Netflix, LoveFilm Impact On Hollywood U.K. Pay TV Deals to Be Examined by Regulator
The regulator will assess the changes that fresh players are making as satcaster BSkyB looks on.
LONDON – Netflix and LoveFilm are to be included in an investigation by the U.K.’s Competition Commission into Hollywood pay TV deals here.
U.K. satcaster BSkyB is already facing a call to loosen its pay TV grip on films through deals struck with the six major Hollywood studios – Disney, Warner Bros, Paramount, 20th Century Fox, Sony Pictures and Universal Studios – by the Competition Commission.
But the industry watchdog says it is now expanding its investigation to take into account the impact on the marketplace made by the launch of Netflix earlier this year here and the expanding portfolio of services offered by Amazon-owned LoveFilm.
In August last year the British regulator issued a provisional decision that BSkyB’s contracts were anti-competitive and called for the satcaster to loosen its grip to allow rivals to step up to the place.
But the Competition Commission said Wednesday it would now deliver its final findings in July, extending the time frame to take into account the changes in the film marketplace.
The powerful regulator said it needed to assess "potentially relevant" developments noting the arrival of US giant Netflix in the U.K. and Ireland in January.
And the need to assess LoveFilm’s growing business also hit the Commission’s radar since it has broadened its output from rental-by-post to streaming movies online.
BSkyB aims to launch its own Internet service, which will include Sky Movies, that will stand alone from its TV channel subscription offering.

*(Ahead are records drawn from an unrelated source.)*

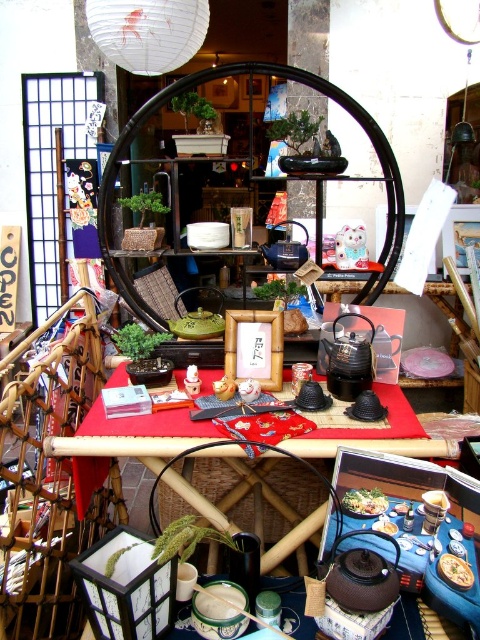
Locate an element on the screen. The height and width of the screenshot is (640, 480). smooth white bowl at center is located at coordinates (363, 502).

Where is `smooth white bowl at center`? The height and width of the screenshot is (640, 480). smooth white bowl at center is located at coordinates (363, 502).

The image size is (480, 640). I want to click on smooth white bowl at center, so click(x=363, y=502).

Can you confirm if blue ceramic teapot at center is positioned below smooth white rice at center?

Answer: No.

How far apart are blue ceramic teapot at center and smooth white rice at center?

blue ceramic teapot at center is 1.45 meters from smooth white rice at center.

Which is in front, point (272, 252) or point (396, 502)?

Point (396, 502) is in front.

Where is `blue ceramic teapot at center`? Image resolution: width=480 pixels, height=640 pixels. blue ceramic teapot at center is located at coordinates (286, 250).

Does red fabric table at center appear over dark brown matte teapot at center?

Correct, red fabric table at center is located above dark brown matte teapot at center.

From the picture: Can you confirm if red fabric table at center is positioned below dark brown matte teapot at center?

No.

Is point (397, 448) in front of point (364, 573)?

That is False.

Locate an element on the screen. red fabric table at center is located at coordinates (212, 490).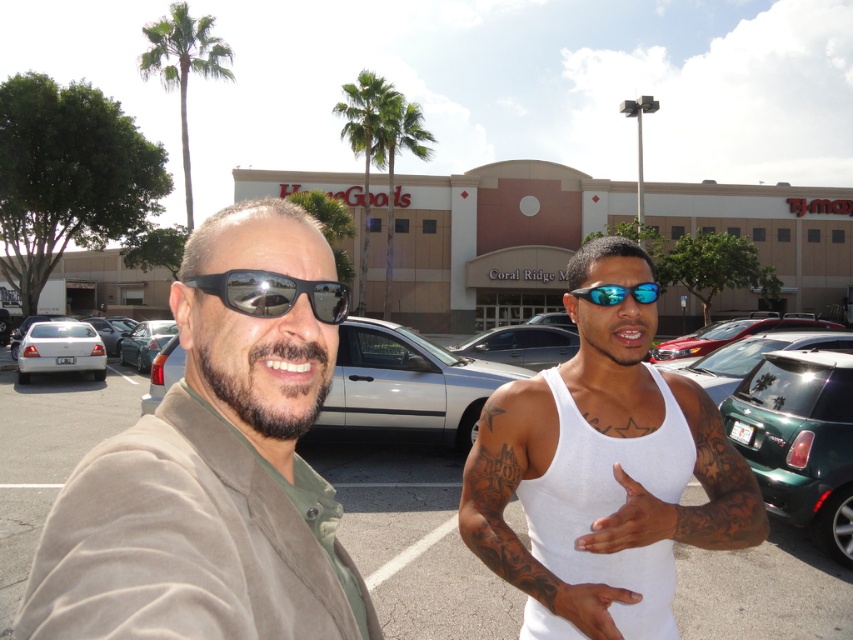
Does white tank top at center have a lesser height compared to satin silver sedan at center?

According to the Commission: “We recognized in our provisional findings that, were developments in the market to occur, it would be necessary to take them into account before reaching our final views.”
It sad it is “considering their implications, alongside other evidence received since the provisional findings, both with regard to our assessment of whether there is an adverse effect on competition and for any potential remedies."

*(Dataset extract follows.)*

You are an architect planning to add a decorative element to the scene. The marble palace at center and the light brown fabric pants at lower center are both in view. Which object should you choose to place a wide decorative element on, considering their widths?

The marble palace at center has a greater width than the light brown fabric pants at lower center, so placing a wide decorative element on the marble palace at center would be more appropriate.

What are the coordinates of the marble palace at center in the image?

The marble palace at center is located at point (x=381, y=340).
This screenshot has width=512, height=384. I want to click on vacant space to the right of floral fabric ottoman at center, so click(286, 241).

The commission has also published a working paper calling for submissions on how these new services might have opened the competition in the market, a move providing BSkyB with a welcome fillip.
The British regulator is seeking views on a range of questions including to what extent services such as Netflix "substitute for traditional bundled pay TV services and Sky Movies"; and whether the new entrants mean that Sky Movies and the first pay TV window rights "are likely to remain as significant to consumers in choosing their pay TV retailer".